Aujourd’hui, Rami Abou Jamous travaille régulièrement pour France 24, TF1, Arte et Orient XXI, et ponctuellement pour (beaucoup) d’autres. « Le vrai but, c’est de parler de Gaza tout le temps, surtout dans les médias français », confie-t-il.  « Vu tout ce qu’il a traversé jusqu’ici, c’est un miraculé, souffle Cyril Payen, grand reporter à France 24, qui l’a rencontré en 2014. On a vraiment besoin de lui en vie. » Dans ses posts et ses vidéos, Rami Abou Jamous évoque aussi sa vie de famille, notamment la façon dont son fils Walid, aujourd’hui âgé de 3 ans, traverse la guerre. Souvent avec légèreté, comme lorsqu’il raconte les zigzags en voiture pour s’enfuir de Rafah ou comment il a fait jouer son fils au campeur en arrivant à Deir el-Balah. « C’est dur de faire le clown, de faire croire que tout va bien, lit-on dans son Journal de bord de Gaza (éd. Libertalia-Orient XXI, 18 euros), qui regroupe des chroniques parues entre le 21 février et le 29 octobre 2024. Les enfants d’aujourd’hui transmettront à leurs enfants l’angoisse et la violence qu’ils sont en train de vivre. »

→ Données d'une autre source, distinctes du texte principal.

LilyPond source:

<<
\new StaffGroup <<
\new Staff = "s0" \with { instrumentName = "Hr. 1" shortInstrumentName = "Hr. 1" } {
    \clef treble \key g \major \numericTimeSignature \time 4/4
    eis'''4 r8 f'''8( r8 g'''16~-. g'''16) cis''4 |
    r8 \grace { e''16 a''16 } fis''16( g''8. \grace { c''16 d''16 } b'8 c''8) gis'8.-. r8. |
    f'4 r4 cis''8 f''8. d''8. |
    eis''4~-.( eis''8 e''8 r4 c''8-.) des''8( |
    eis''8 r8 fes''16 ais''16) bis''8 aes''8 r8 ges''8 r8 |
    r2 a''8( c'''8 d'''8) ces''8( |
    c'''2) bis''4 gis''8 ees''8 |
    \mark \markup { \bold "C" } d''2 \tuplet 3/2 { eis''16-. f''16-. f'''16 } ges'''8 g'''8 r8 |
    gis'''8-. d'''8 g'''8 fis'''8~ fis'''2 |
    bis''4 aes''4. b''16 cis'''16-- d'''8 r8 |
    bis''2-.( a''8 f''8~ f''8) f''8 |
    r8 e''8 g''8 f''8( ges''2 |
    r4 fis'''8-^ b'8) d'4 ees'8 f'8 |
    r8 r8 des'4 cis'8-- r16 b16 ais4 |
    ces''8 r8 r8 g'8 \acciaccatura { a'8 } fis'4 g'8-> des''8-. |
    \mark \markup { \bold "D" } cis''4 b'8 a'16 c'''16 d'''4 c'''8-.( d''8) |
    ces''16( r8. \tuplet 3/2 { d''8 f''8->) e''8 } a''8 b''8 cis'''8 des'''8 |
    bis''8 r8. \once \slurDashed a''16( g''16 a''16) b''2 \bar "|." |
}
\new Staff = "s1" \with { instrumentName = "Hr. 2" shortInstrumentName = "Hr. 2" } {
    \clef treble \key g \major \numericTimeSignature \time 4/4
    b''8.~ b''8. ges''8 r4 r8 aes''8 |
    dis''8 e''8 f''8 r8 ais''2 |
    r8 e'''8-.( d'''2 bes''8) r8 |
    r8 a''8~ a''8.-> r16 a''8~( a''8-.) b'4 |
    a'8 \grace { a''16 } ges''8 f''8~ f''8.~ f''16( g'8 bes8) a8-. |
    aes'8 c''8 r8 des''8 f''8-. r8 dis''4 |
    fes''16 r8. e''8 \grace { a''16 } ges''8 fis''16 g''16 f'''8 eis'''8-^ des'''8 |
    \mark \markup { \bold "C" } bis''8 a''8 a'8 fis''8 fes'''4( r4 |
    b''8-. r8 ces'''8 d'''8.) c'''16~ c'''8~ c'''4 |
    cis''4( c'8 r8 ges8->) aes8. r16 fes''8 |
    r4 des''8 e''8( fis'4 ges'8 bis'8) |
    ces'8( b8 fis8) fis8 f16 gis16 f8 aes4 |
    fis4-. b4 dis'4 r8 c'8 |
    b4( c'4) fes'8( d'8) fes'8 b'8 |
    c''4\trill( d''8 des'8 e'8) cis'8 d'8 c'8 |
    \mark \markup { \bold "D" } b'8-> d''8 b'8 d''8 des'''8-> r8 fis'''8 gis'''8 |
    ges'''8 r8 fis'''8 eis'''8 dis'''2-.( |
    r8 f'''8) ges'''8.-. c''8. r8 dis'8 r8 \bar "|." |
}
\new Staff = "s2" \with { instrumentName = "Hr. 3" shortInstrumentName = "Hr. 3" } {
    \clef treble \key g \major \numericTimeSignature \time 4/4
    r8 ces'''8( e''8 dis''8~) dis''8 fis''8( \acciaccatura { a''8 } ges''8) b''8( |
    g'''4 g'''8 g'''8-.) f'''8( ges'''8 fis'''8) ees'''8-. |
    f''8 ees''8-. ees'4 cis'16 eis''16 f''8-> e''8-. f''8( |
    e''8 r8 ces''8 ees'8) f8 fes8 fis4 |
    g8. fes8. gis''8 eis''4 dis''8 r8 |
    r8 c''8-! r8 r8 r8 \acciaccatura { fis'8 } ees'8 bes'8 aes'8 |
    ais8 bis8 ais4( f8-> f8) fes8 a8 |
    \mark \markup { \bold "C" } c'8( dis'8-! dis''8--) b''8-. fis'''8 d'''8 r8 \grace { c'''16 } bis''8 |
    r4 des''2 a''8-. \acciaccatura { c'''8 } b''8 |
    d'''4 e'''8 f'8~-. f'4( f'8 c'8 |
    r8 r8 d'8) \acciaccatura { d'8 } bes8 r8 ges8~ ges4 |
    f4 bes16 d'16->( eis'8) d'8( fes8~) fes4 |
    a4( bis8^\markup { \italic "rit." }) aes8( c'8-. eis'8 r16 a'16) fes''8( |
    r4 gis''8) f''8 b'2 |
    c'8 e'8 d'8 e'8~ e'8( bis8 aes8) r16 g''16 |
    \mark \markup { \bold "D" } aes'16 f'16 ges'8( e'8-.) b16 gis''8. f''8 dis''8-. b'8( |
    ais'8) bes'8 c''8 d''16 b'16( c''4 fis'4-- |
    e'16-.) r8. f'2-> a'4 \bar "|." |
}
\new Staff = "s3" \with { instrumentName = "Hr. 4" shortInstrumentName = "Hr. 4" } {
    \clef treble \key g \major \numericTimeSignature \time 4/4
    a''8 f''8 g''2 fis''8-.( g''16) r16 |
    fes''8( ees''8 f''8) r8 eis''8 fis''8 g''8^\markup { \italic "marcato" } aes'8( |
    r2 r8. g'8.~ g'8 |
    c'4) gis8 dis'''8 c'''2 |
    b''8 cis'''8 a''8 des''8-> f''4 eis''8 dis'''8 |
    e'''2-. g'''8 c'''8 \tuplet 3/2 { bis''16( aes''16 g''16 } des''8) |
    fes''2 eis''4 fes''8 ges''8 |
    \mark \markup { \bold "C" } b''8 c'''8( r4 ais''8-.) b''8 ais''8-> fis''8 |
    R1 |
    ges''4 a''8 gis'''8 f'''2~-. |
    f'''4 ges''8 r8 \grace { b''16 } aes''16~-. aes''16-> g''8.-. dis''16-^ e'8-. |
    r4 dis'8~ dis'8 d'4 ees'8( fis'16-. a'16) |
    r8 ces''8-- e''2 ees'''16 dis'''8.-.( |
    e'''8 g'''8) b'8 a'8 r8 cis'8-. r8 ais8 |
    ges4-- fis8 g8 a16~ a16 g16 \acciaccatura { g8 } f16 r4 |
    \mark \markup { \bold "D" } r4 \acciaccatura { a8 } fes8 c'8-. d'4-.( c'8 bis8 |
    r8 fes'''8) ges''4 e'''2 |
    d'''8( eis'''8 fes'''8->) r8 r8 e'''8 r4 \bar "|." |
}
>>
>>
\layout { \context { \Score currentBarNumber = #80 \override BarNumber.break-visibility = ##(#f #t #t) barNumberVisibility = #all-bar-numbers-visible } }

Avec sa femme, Sabah, ils attendent un bébé pour mars. « Comme on est en train de nous effacer, c’est aussi notre façon de résister, de montrer que sous la tente, il y a de la vie. » Soixante mille femmes seraient enceintes dans la bande de Gaza. « Un jour, ces enfants-là déclareront l’État palestinien et vivront en paix avec les Israéliens », veut croire Rami Abou Jamous.